We will assume that attributes are independent in their assignment to items.

That is, for two sets of attributes, the values of the attributes in one set do not affect the values in the other set, i.e., all correlations among attributes are zero.

This is indeed a naive assumption … but it can be surprisingly effective in practice.

The assumption implies

\[ P(x_1, x_2, \ldots, x_d\vert C_i) = P(x_1\vert C_i) \cdot P(x_2\vert C_i) \cdot P(x_d\vert C_i) \]

This is very helpful computationally, because the individual factors $P(x_j\vert C_i)$ reside in a lower-dimensional space than the full distribution.

In a naive Bayes model, the quantity we calculate for each class $C_i$ is

\[ \left(P(x_1\vert C_i) \cdot P(x_2\vert C_i) \cdots P(x_d\vert C_i)\right) \cdot P(C_i).\]

You can see each conditional probability as a “correction factor” to $P(C_i)$.

Each factor $P(x_j\vert C_i)$ tells us how we should update our confidence in $C_i$ based on the value of a particular feature $x_j$.

So, what remains then is to estimate $P(x_j\vert C_i)$ for all $x_j$ and $C_i$.

We will estimate these quantities from our training data.

Steps of Naive Bayes

To summarize the steps of Naive Bayes:

Train

Compute all the per-class attribute probabilities $P(x_j\vert C_i)$ from training data.
Compute all the class probabilities $P(C_i)$ from the training data.

Predict

For a given data point $\mathbf{x} = (x_1, x_2, \dots, x_d)$,
- For each class $C_i,$ compute $P(x_1\vert C_i) \cdot P(x_2\vert C_i) \cdots P(x_d\vert C_i) \cdot P(C_i)$
- For a hard classification return the MAP estimate, i.e., the class that maximizes the above expression

Computing Attribute Probabilities from Data

All that remains is to compute the conditional attribute probabilities from data.

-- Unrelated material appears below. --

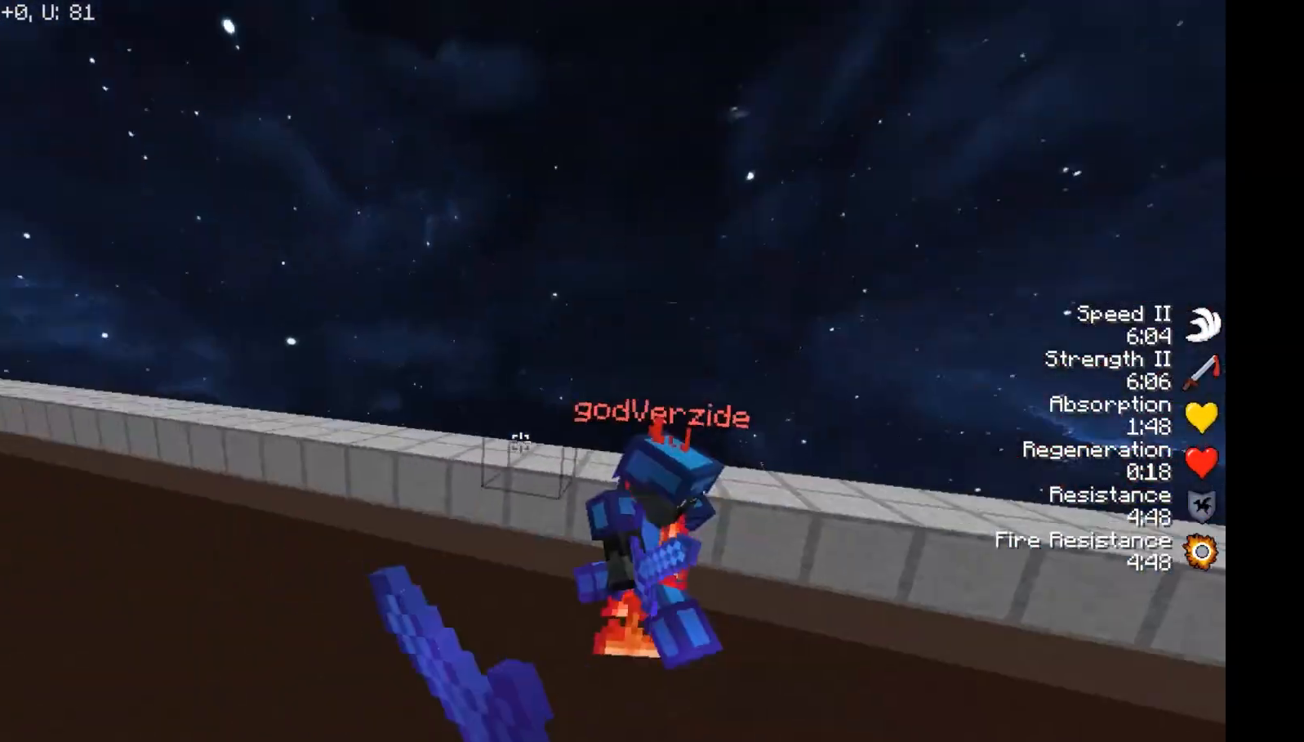
{"keys": ["w"], "mouse": [], "events": [[17, "mouse_left", "down"], [67, "mouse_left", "up"], [100, "mouse_left", "down"], [217, "mouse_left", "up"], [283, "mouse_left", "down"], [367, "d", "down"], [467, "d", "up"], [467, "mouse_left", "up"]]}
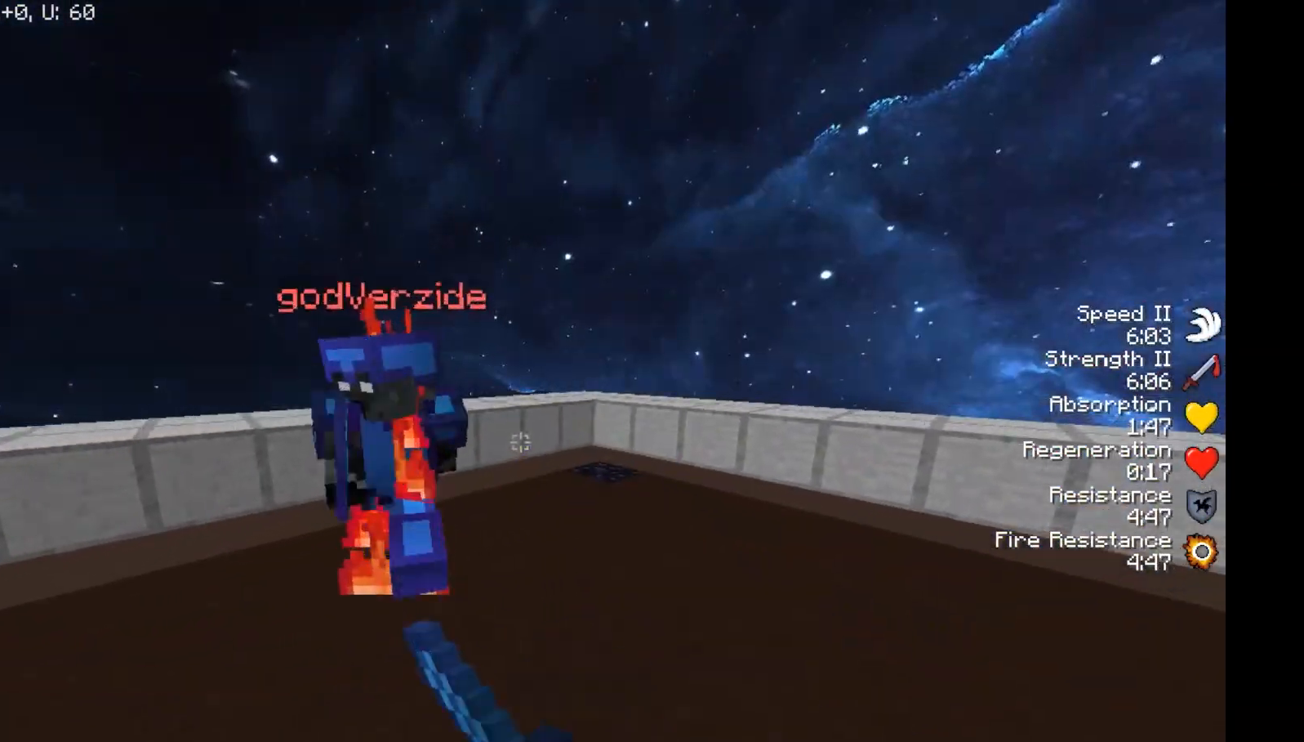
{"keys": ["w"], "mouse": [], "events": [[17, "mouse_left", "down"], [50, "mouse_left", "up"], [117, "mouse_left", "down"], [183, "mouse_left", "up"], [250, "mouse_left", "down"], [317, "mouse_left", "up"], [367, "mouse_left", "down"], [433, "mouse_left", "up"]]}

The strategy depends on the attribute type

discrete or
continuous.

Discrete Attributes

Discrete attributes, such as categorical or ordinal attributes, can be handled via histograms.

In the table, to handle the Marital Status attribute for the $\text{Evade} = \text{No}$ class, we need to compute the following

\[ \begin{align*} P(\text{Single}\vert\text{Evade } &=\text{ No}) = 2 / 7 = 0.29,\\ P(\text{Married}\vert\text{Evade } &=\text{ No}) = 4 / 7 = 0.57,\\ P(\text{Divorced}\vert\text{Evade }&=\text{ No}) = 1 / 7 = 0.14. \end{align*} \]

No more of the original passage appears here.